Cherry Pink: A Short History of Hanami

The night is cool, but warm enough to feel that the country has shaken off winter’s chill and that spring is well and truly here. Under the frothy waves of blossoms the air is festive, bursting with the sounds of conversation, the tipsy laughter of other picnickers, and occasional bursts of song. Above, the trees are white as sea foam, flood-lit and magical. In the daytime, there will be groups of coiffed women in seasonal kimono, teenagers in school uniforms, retired camera hobbyists with expensive tripods supporting impressive lenses, and often a single black-suited business man, the most junior in the office, holding down a blue tarp for the annual office cherry blossom party. But the night belongs to revelers.

Few things are as quintessentially Japanese as the cherry blossoms. A heavy proportion of tourist posters and travel sites feature Mount Fuji with a spray of blooming sakura framing the iconic mountain’s snowy peak, or Kyoto’s most famous temples backed by the lacy pink and white flowers. Blossom viewing – hanami in Japanese – is also one of Japan’s most baffling contradictions for any casual visitor: you come expecting refined parties of kimono-clad sake-sippers, and find instead rowdy groups of partiers singing into portable karaoke machines beneath the trees. For the Japanese, this revelry doesn’t really contradict the nature of the flowers – long thought of as a symbol of life’s brevity – and for a short week each spring (two, if the weather is right and the flowers hold) the whole country kicks back in a celebration of the season, the beginning of the school year, and the start of a new year of business.
Hanami has been part of Japanese culture for as long as the culture of Japan has been recognizably “Japanese,” and alcohol has been caught up in the equation from the beginning. In the Nara period (AD 710–794), the nobility took special pleasure in picnicking and sipping drinks in blossoming orchards of ume plums, taking up the recently imported Chinese tradition as eagerly as they adopted writing, Buddhism, and sake itself.
Some time in the Heian period (794–1185), something changed. An ume tree in the imperial palace’s temple garden was replaced by a sakura, and cherry blossoms began to supplant plum in the short poetry so fashionable at the court. At the time Murasaki Shikibu (c.973 – c.1014) was penning the Tale of Genji, the word “blossom” (hana) had become synonymous with sakura, and in poetry the short-lived flowers often alluded to the transient nature of human life.

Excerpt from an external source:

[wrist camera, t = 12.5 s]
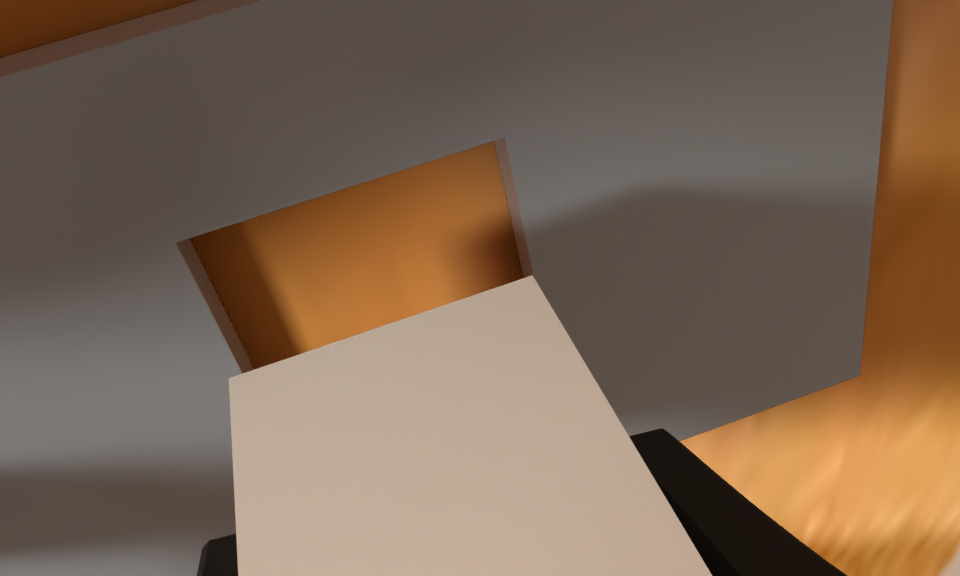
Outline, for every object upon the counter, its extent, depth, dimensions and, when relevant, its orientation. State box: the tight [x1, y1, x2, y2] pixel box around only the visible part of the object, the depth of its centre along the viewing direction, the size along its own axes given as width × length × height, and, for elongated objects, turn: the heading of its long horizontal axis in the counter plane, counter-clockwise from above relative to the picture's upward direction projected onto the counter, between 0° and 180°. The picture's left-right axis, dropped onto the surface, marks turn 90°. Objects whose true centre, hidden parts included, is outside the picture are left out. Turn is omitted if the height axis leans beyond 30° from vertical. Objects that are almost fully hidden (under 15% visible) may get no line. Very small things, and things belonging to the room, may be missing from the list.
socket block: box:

As time passed, courtly pastimes and traditions spread out from the imperial palace and into the larger world of samurai society at the capital. Enjoying the ephemeral blossoms appealed to a warrior culture that both valued quiet contemplation of the beauty in everyday objects and understood all too well the fleeting nature of life in this world.
Samurai culture, spreading throughout the Japanese archipelago during the Kamakura (1185–1333) and Muromachi periods (1336–1573), took the tradition of blossom viewing to the Kansai region, but it wasn’t until the Edo era (1603–1868) that the custom of hanami became popular with society as a whole.

In the shogun’s capital at Edo, the yearly spring tradition flourished. The third Tokugawa shogun, Iemitsu, planted trees at Ueno’s Kaneiji Temple; the fourth, Ietsuna, began the planting of sakura along the banks of the Sumida river. The eighth shogun, Yoshimune, better known for his financial reforms and for relaxing a long-standing ban on foreign literature, was also serious about planting cherry trees. The stand of sakura he planted at Asukayama Park in Tokyo is still a famous spot for hanami today.
Though many trees planted around daimyo’s residences were lost during the reforms of the Meiji Restoration (1867), during the Meiji period itself the hardy but beautiful somei yoshino variety caught the public imagination. So pale as to be almost white, the somei yoshino blooms early, and – with support from the weeping shidarezakura and the later, pink-petaled yaezakura – are the real face of Japanese hanami.

These days, the “cherry blossom front” (sakura zensen) is tracked by weather networks and followed closely by a nation eager for an excuse to relax and revel in the warmth of a new season. As a wave of palest pink sweeps over the country from south to north and lowland to highland, the whole country unpacks tarps, sake bottles, portable karaoke machines, and occasionally seasonal kimono, to celebrate the blossoms, warm weather, and the transitory nature of things by simply reveling in the here and now.